● **TEKSTFRAGMENT**:
◇ ◇ ◇ ◇
TERUG naar Artikelen

Zoetmulder gewraakt

Er was in 1998 een Kersttentoonstelling in Galerie De Vleugel in Slot Zeist, waar ik aan meedeed, die aansloot op een iconententoonstelling van Ingrid Zoetmulder. Het Utrechts Nieuwsblad zond Thea Figee, om beide tentoonstellingen in één klap te recenseren. Ingrid Zoetmulder is later, in 2009, in het iconenbulletin Eikonikon door Wim van Loon bekritiseerd wegens uitspraken in een Teleac-uitzending zoals: "Voor de gelovige is een icoon echt als hij gewijd is. Maar voor mij is het natuurlijk dan geen echte icoon. Voor mij is een icoon een echte icoon als hij komt uit de tijd die hij laat zien, en als hij gemaakt is voor het religieuze gebruik. Hè dus een icoon die op een ouwe plank gemaakt is in de twintigste eeuw, heel erg mooi, dat is een vervalsing eigenlijk." Kortom, voor haar zijn alle iconen dus die na 1917 gemaakt zijn vals.
Nu woont de kunsthistoricus dr. Eddy van den Brink in Leersum, ging kijken in Zeist en las het artikel. En hij schreef naar de krant, en ik publiceer dit met zijn toestemming:

Utrechts Nieuwsblad,
t.a.v. Mevrouw Figee

Mevrouw de redacteur,

Als op een automobielshow met de modellen voor 1998 een liefhebber van oldtimers roept, dat er na 1950 geen echte auto's meer gemaakt worden, of als een antiekliefhebber beweert dat je op een stoel van na 1900 helemaal niet kunt zitten, wordt er onzin beweerd.
Dat soort onzin heeft u opgetekend uit de mond van mevrouw Zoetmulder, niet herkend als onzin, en er uw stuk over de ikonententoonstelling in Zeist van gemaakt in de krant van 28 januari. Ik vind niet, dat een redacteur van alles waarover hij schrijft, zelf verstand moet hebben; dan zou iedere redacteur immers gauw uitgeschreven zijn of zijn/haar lezers gaan vervelen. Ik dacht dat de vakkennis van een redacteur daarin bestond dat hij/zij snel zegslieden of andere bronnen weet te vinden om voldoende op de hoogte te geraken om iets verstandigs op te schrijven. Met mevrouw Zoetmulder heeft u misgetast en dat had u kunnen merken, omdat u in uw stuk geen kenner, maar een winkelierster aan het woord laat, die haar waren, Russische oude ikonen aanprijst.
◇ ◇ ◇ ◇
● **GESELECTEERDE GEGEVENS**:
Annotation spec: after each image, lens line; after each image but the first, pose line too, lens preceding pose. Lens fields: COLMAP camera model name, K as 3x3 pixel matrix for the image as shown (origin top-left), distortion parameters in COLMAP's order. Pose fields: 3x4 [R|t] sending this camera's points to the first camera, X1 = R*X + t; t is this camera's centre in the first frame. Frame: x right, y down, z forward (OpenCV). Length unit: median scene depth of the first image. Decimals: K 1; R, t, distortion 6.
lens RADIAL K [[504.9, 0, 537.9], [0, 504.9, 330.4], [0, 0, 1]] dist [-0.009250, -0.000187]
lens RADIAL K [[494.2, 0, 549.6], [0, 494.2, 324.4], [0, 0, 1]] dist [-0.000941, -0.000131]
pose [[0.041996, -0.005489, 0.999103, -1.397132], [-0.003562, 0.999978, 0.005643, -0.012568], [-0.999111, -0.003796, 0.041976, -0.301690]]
◇ ◇ ◇ ◇
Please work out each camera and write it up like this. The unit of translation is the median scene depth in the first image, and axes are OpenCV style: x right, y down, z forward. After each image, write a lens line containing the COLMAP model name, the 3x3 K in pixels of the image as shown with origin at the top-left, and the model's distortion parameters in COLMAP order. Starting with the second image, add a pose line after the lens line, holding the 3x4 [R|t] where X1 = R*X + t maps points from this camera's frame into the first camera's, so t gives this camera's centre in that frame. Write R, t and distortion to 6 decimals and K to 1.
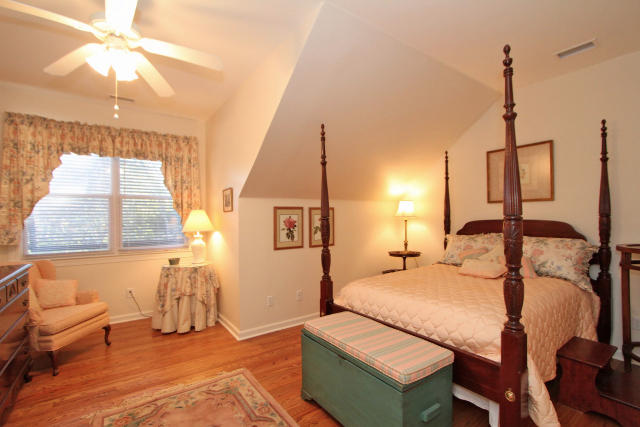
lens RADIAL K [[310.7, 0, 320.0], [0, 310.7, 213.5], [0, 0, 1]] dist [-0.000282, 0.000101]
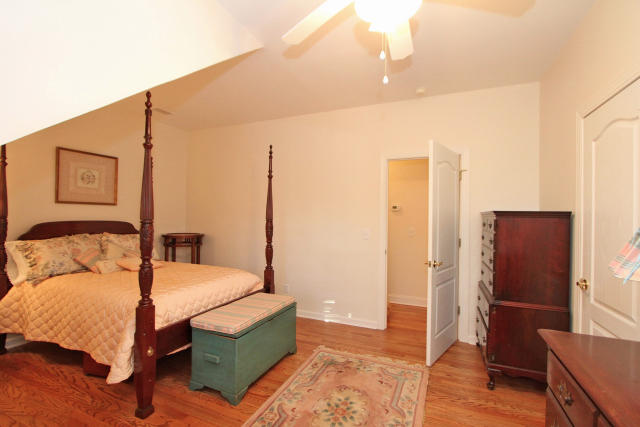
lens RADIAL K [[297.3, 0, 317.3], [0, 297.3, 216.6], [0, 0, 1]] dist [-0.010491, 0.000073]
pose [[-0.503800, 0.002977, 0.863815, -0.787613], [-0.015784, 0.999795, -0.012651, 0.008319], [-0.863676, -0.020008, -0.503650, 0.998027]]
◇ ◇ ◇ ◇
● **OPDRACHT**: Neem een deel van het tekstfragment opnieuw op, te beginnen bij de woorden "TERUG naar Artikelen" en eindigend na "gemaakt zijn vals.". Vervang daarin "Kersttentoonstelling" door "Wintertentoonstelling".

● **JOUW UITWERKING**:
TERUG naar Artikelen

Zoetmulder gewraakt

Er was in 1998 een Wintertentoonstelling in Galerie De Vleugel in Slot Zeist, waar ik aan meedeed, die aansloot op een iconententoonstelling van Ingrid Zoetmulder. Het Utrechts Nieuwsblad zond Thea Figee, om beide tentoonstellingen in één klap te recenseren. Ingrid Zoetmulder is later, in 2009, in het iconenbulletin Eikonikon door Wim van Loon bekritiseerd wegens uitspraken in een Teleac-uitzending zoals: "Voor de gelovige is een icoon echt als hij gewijd is. Maar voor mij is het natuurlijk dan geen echte icoon. Voor mij is een icoon een echte icoon als hij komt uit de tijd die hij laat zien, en als hij gemaakt is voor het religieuze gebruik. Hè dus een icoon die op een ouwe plank gemaakt is in de twintigste eeuw, heel erg mooi, dat is een vervalsing eigenlijk." Kortom, voor haar zijn alle iconen dus die na 1917 gemaakt zijn vals.